Faca na Liga
Pedro Azevedo
Na última semana, o futebol português teve a sua sede em Braga. A pretexto da Final Four da Taça da Liga, o presidente da Liga, Pedro Proença, convidou os clubes para uma reflexão sobre o futebol português. Interrogado por repórteres no final do jogo decisivo da Allianz Cup, Proença declarou, em jeito de balanço, que "tudo correu muito bem". Mas correu?
Comecemos pelos presidentes e pelo que deixaram transparecer: António Salvador disse de um árbitro o que Maomé não afirmou sobre o toucinho, Frederico Varandas classificou as três reacções à perda de um jogo no contexto do futebol português como de "dignidade, histeria e cobardia", e Luis Filipe Vieira pediu a cabeça do "varíssimo". Só Pinto da Costa manteve a boca fechada. Atenção, com esta resenha não estou a concentrar as criticas no que foi dito, muito menos no presidente do Sporting (expressou a realidade) que se não tem falado iria ouvir muitos reparos de adeptos e sócios sportinguistas (preso por ter cão, preso por não ter...), mas apenas sensibilizar no sentido em que isto traduz o actual ambiente à volta do jogo em Portugal, perante o qual não se deve assobiar para o ar.
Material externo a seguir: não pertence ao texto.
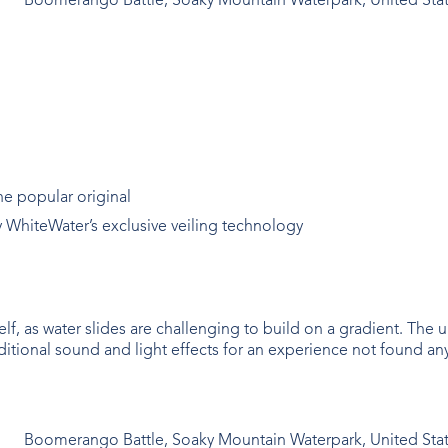
Boomerango Battle, Soaky Mountain Waterpark, United Sta
he popular original
y WhiteWater’s exclusive veiling technology
self, as water slides are challenging to build on a gradient. The
itional sound and light effects for an experience not found an
Boomerango Battle, Soaky Mountain Waterpark, United Sta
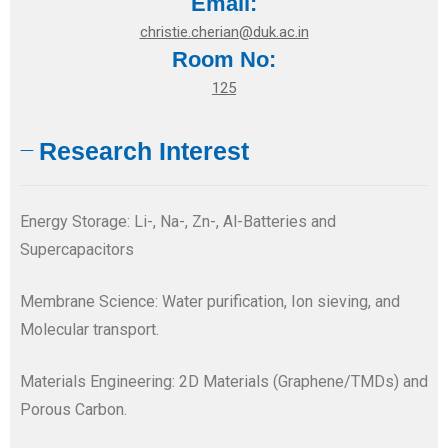
Email:
christie.cherian@duk.ac.in
Room No:
125
Research Interest
Energy Storage: Li-, Na-, Zn-, Al-Batteries and
Supercapacitors
Membrane Science: Water purification, Ion sieving, and
Molecular transport.
Materials Engineering: 2D Materials (Graphene/TMDs) and
Porous Carbon.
Dos treinadores também se ouviram os ecos: Abel Ferreira foi (a)bélico, de punho fechado contra a mesa, ar esgazeado, bramindo a voz contra a arbitragem do jogo do Braga. Sérgio Conceição reendereçou a medalha de finalista para as bancadas e tomou a iniciativa de retirar a sua equipa do relvado quando o Sporting se preparava para subir à Tribuna para receber a taça. Mesmo Bruno Lage disparou um timido "entre o é e o não é há uma diferença enorme". Apenas Marcel Keizer se conteve, ele que viu a sua equipa ser coroada como campeã de inverno.
Todos estes sinais demonstram à evidência que as coisas não estão bem e que dificilmente melhorarão se não forem tomadas medidas e/ou se as entidades competentes não agirem, sob pena de a violência verbal se continuar a alastrar aos adeptos até ao limite da insanidade e da violência física. Certos comportamentos em conferências de imprensa são absolutamente inadmissíveis e outros demonstram uma falta de "fair-play" que não se coaduna de forma alguma com o espírito das grandes competições.
Pegando no caso de Sérgio Conceição, alguém imagina as principais ligas europeias, ou a UEFA, contemporizarem com a ausência de uma das equipas na hora da entrega de um troféu? No futebol existem geralmente 3 resultados possíveis, numa final apenas dois. Quem não está preparado para perder, também não saberá ganhar. Há que perceber que, num determinado dia, uma equipa pode ser melhor do que a nossa ou, simplesmente, ter mais sorte. E isso deve ser aceite por todos, na medida em que, fazendo-o, se está a dignificar a própria competição. Sérgio, de alguma maneira, até o reconheceu na análise ao jogo, infelizmente não o fez pelos actos. Acresce que, ao dizer que o adversário não precisava da presença do Porto para levantar a Taça, Conceição nega o espírito que devia nortear as grandes competições, de honra aos vencidos, glória aos vencedores. Porque a vitória do Sporting tem outro mérito por haver outra equipa igualmente bem preparada, como é o caso do Porto, que poderia perfeitamente também ter triunfado. Nesse sentido, abandonar o relvado na hora da consagração do rival é sair sem honra nem glória. E é não saber valorizar o esforço da sua equipa para tentar atingir a glória e a própria competição. Maus sinais, portanto. Por isso, Sérgio Conceição, treinador com quem até simpatizo, desta vez esteve mal. Muito mal. É tempo de arrepiar caminho e todos, efectivamente, reflectirem - mais evidências e menos aparências - , pois o futebol português não pode estar sitiado por um conjunto de "bullyers" que condicionam a atitude dos adeptos - hoje mais mobilizados "politicamente" do que pelo amor ao belo jogo - e não deixam vir à ribalta os verdadeiros protagonistas: os jogadores.